(Edited on August 14: We posted two blogs on the same day to break up the reading some and because they were sort of different in focus. One is more of an update on the new situation. The other is some thoughts Aaron had on it. This post was actually written second, so If you want to see all the latest in the right order read the post right before this one, then this one. Thanks.)
There is a theme running all the way through Hebrews of endurance. The writer keeps encouraging them to endure and not to give up. With all that would have been going on around them with opposition (past, present, and future) and struggles it would have been tempting to either just give up or to turn back to the old law. Hebrews encourages them to endure, even when it is hard and not getting any better.

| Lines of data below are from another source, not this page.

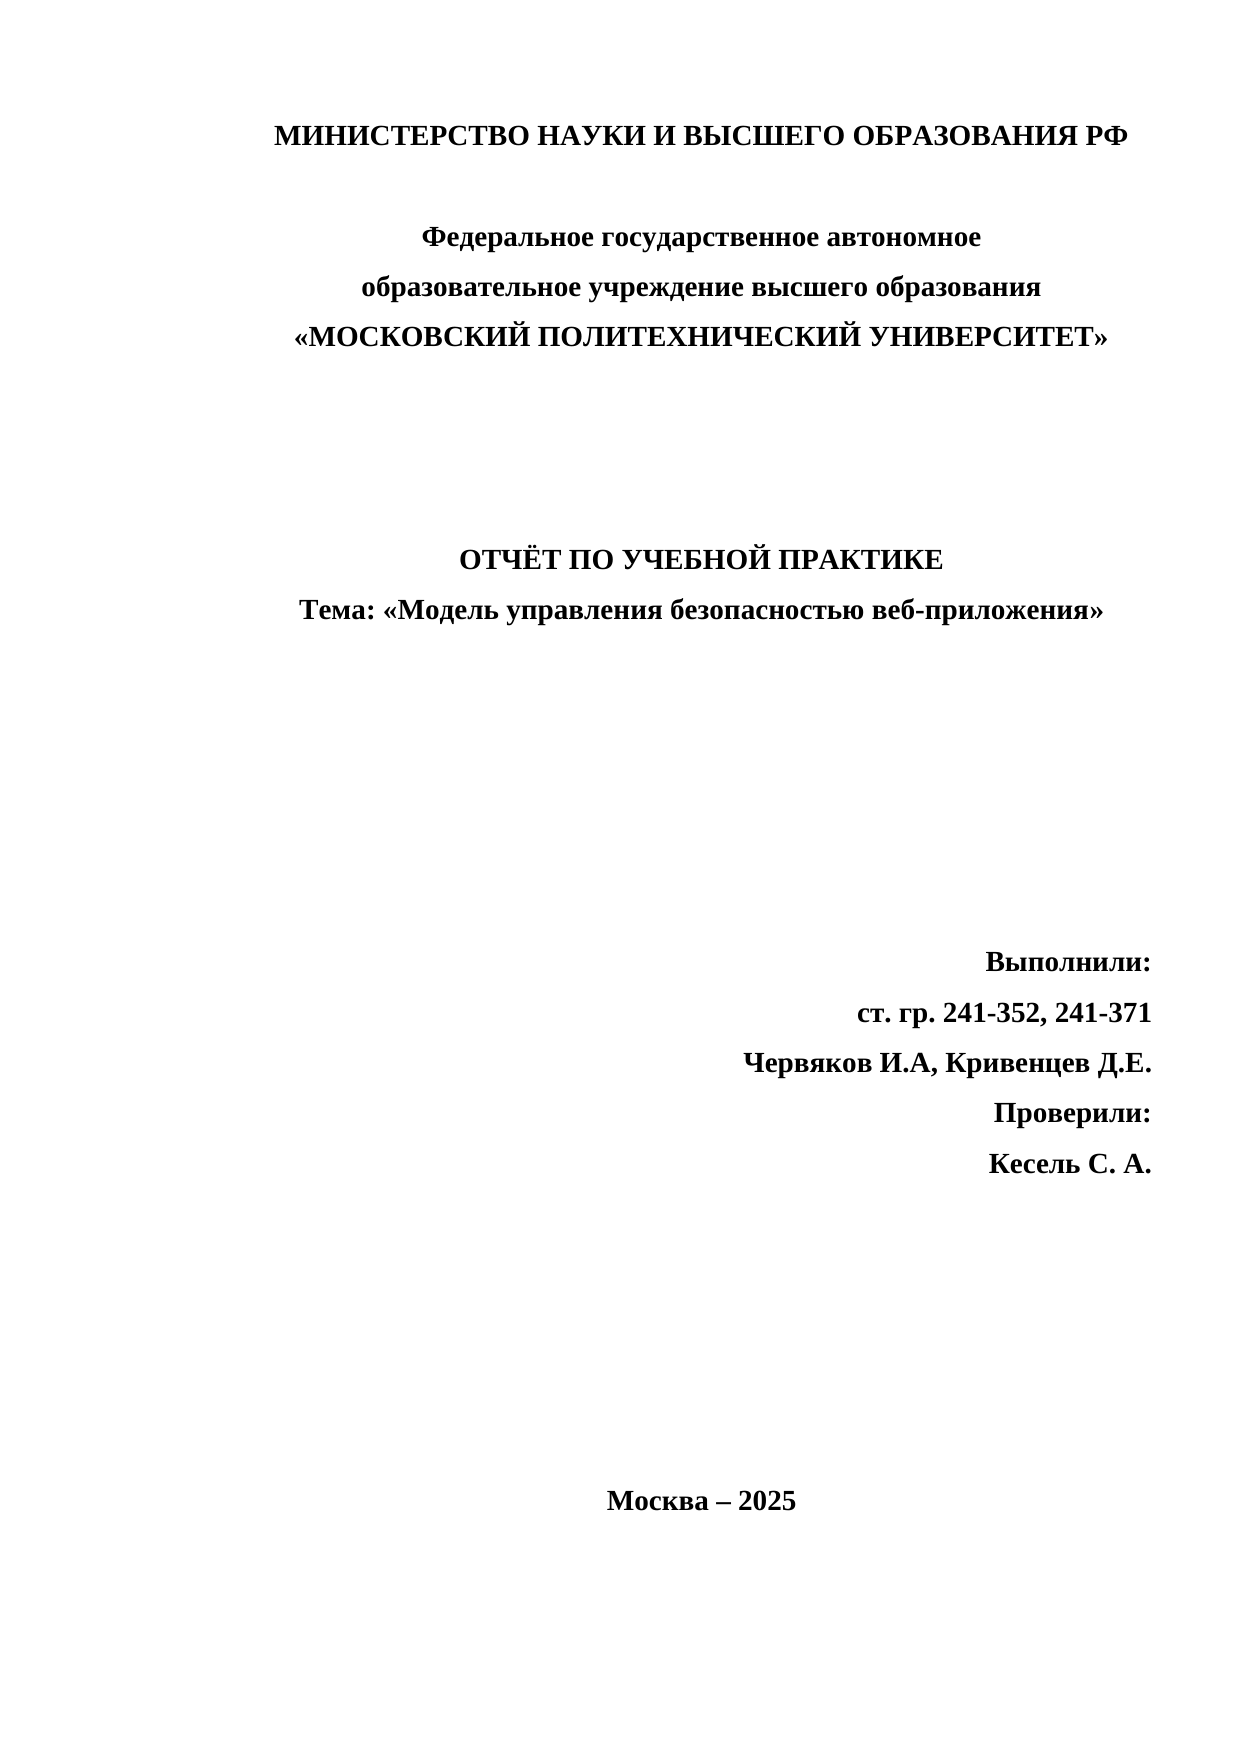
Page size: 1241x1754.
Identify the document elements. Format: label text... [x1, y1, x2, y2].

text Москва – 2025 [177, 1483, 1152, 1517]
text ОТЧЁТ ПО УЧЕБНОЙ ПРАКТИКЕ [177, 542, 1152, 576]
text Кесель С. А. [177, 1146, 1152, 1179]
text Червяков И.А, Кривенцев Д.Е. [177, 1045, 1152, 1079]
text ст. гр. 241-352, 241-371 [177, 995, 1152, 1028]
text Тема: «Модель управления безопасностью веб-приложения» [177, 592, 1152, 626]
text «МОСКОВСКИЙ ПОЛИТЕХНИЧЕСКИЙ УНИВЕРСИТЕТ» [177, 319, 1152, 392]
text Выполнили: [177, 944, 1152, 978]
text МИНИСТЕРСТВО НАУКИ И ВЫСШЕГО ОБРАЗОВАНИЯ РФ [177, 118, 1152, 152]
text образовательное учреждение высшего образования [177, 269, 1152, 303]
text Проверили: [177, 1095, 1152, 1129]
text Федеральное государственное автономное [177, 219, 1152, 252]
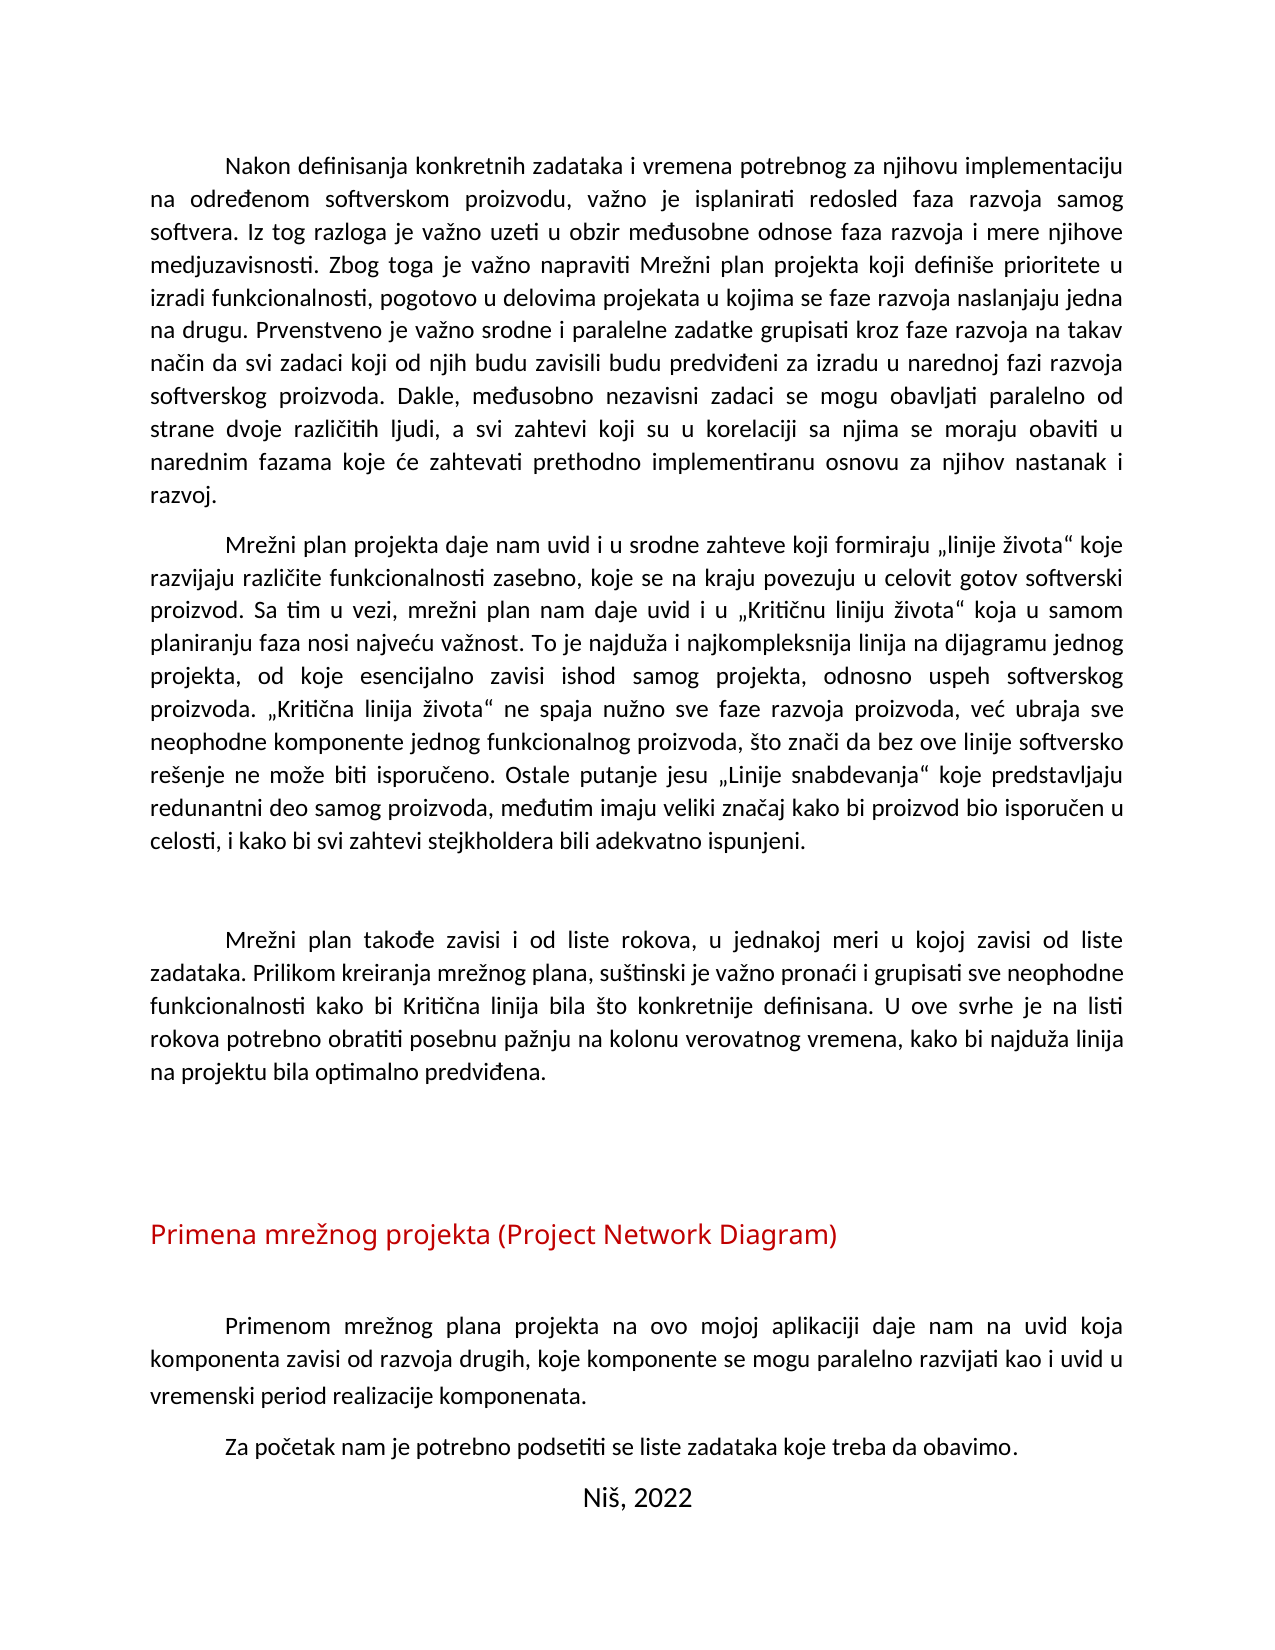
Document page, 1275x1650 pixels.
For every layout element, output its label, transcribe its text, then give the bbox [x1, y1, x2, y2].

text Mrežni plan projekta daje nam uvid i u srodne zahteve koji formiraju „linije života“ koje razvijaju različite funkcionalnosti zasebno, koje se na kraju povezuju u celovit gotov softverski proizvod. Sa tim u vezi, mrežni plan nam daje uvid i u „Kritičnu liniju života“ koja u samom planiranju faza nosi najveću važnost. To je najduža i najkompleksnija linija na dijagramu jednog projekta, od koje esencijalno zavisi ishod samog projekta, odnosno uspeh softverskog proizvoda. „Kritična linija života“ ne spaja nužno sve faze razvoja proizvoda, već ubraja sve neophodne komponente jednog funkcionalnog proizvoda, što znači da bez ove linije softversko rešenje ne može biti isporučeno. Ostale putanje jesu „Linije snabdevanja“ koje predstavljaju redunantni deo samog proizvoda, međutim imaju veliki značaj kako bi proizvod bio isporučen u celosti, i kako bi svi zahtevi stejkholdera bili adekvatno ispunjeni. [150, 529, 1125, 856]
text Nakon definisanja konkretnih zadataka i vremena potrebnog za njihovu implementaciju na određenom softverskom proizvodu, važno je isplanirati redosled faza razvoja samog softvera. Iz tog razloga je važno uzeti u obzir međusobne odnose faza razvoja i mere njihove medjuzavisnosti. Zbog toga je važno napraviti Mrežni plan projekta koji definiše prioritete u izradi funkcionalnosti, pogotovo u delovima projekata u kojima se faze razvoja naslanjaju jedna na drugu. Prvenstveno je važno srodne i paralelne zadatke grupisati kroz faze razvoja na takav način da svi zadaci koji od njih budu zavisili budu predviđeni za izradu u narednoj fazi razvoja softverskog proizvoda. Dakle, međusobno nezavisni zadaci se mogu obavljati paralelno od strane dvoje različitih ljudi, a svi zahtevi koji su u korelaciji sa njima se moraju obaviti u narednim fazama koje će zahtevati prethodno implementiranu osnovu za njihov nastanak i razvoj. [150, 150, 1125, 510]
subtitle Primena mrežnog projekta (Project Network Diagram) [150, 1216, 1125, 1252]
text Primenom mrežnog plana projekta na ovo mojoj aplikaciji daje nam na uvid koja komponenta zavisi od razvoja drugih, koje komponente se mogu paralelno razvijati kao i uvid u vremenski period realizacije komponenata. [150, 1311, 1125, 1412]
text Mrežni plan takođe zavisi i od liste rokova, u jednakoj meri u kojoj zavisi od liste zadataka. Prilikom kreiranja mrežnog plana, suštinski je važno pronaći i grupisati sve neophodne funkcionalnosti kako bi Kritična linija bila što konkretnije definisana. U ove svrhe je na listi rokova potrebno obratiti posebnu pažnju na kolonu verovatnog vremena, kako bi najduža linija na projektu bila optimalno predviđena. [150, 924, 1125, 1086]
text Za početak nam je potrebno podsetiti se liste zadataka koje treba da obavimo. [150, 1431, 1125, 1462]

There are several passages that emerge with this theme, and it sort of climaxes in Chapter 12, but one passage that is a little more obscure, but is so powerful is chapter 10, verse 23. It says, “hold on to the confession of our hope without wavering, for He who promised is faithful.” Those are incredibly encouraging, motivating, and challenging words for me.
It is so motivating to press on through difficulty, especially when the focus and purpose of the struggle is for something that is based on the gospel, which is how we see our adoption. But it’s also challenging. I don’t just endure because of prideful wanting to finish something or to preserve character. In fact, those things are lifeless and drain me about as much as anything because when I am motivated by them I get bitter, angry, frustrated, scared, and just not pleasant. They are all man-centered ways of thinking, and they don’t have anything to do with hope.
But this says to hold on to the confession of our hope. So the motivation is purely out of hope, which is what our confession is based in. But a lot of the time, my confession is not in hope. I am self-reliant, selfish, self-centered, and any other self-exalting word you can think of. My confession, spoken or not, is in myself and what I can and feel like doing. It has nothing to do with hope.
But God-centered, gospel-centered, gospel-glorifying endurance is always based in hope. Our confession is in hope that springs out of the grace that God has lavished on us in his kindness to us in Jesus. And he is faithful. He never changes. Our perspective changes, and our expectations from him change, but it is only us who change. He has never changed.
And so while endurance is really not much fun and wears me out, even brings out the very human side of me in anger, grief, distrust, self-righteousness and 100 other things, it is incredibly good for me and is in some ways a privilege. Because when I endure the right way, it screams of the gospel. It screams of grace and of Jesus. And that is really why we started in the first place.
Thank you for walking with us. We love you.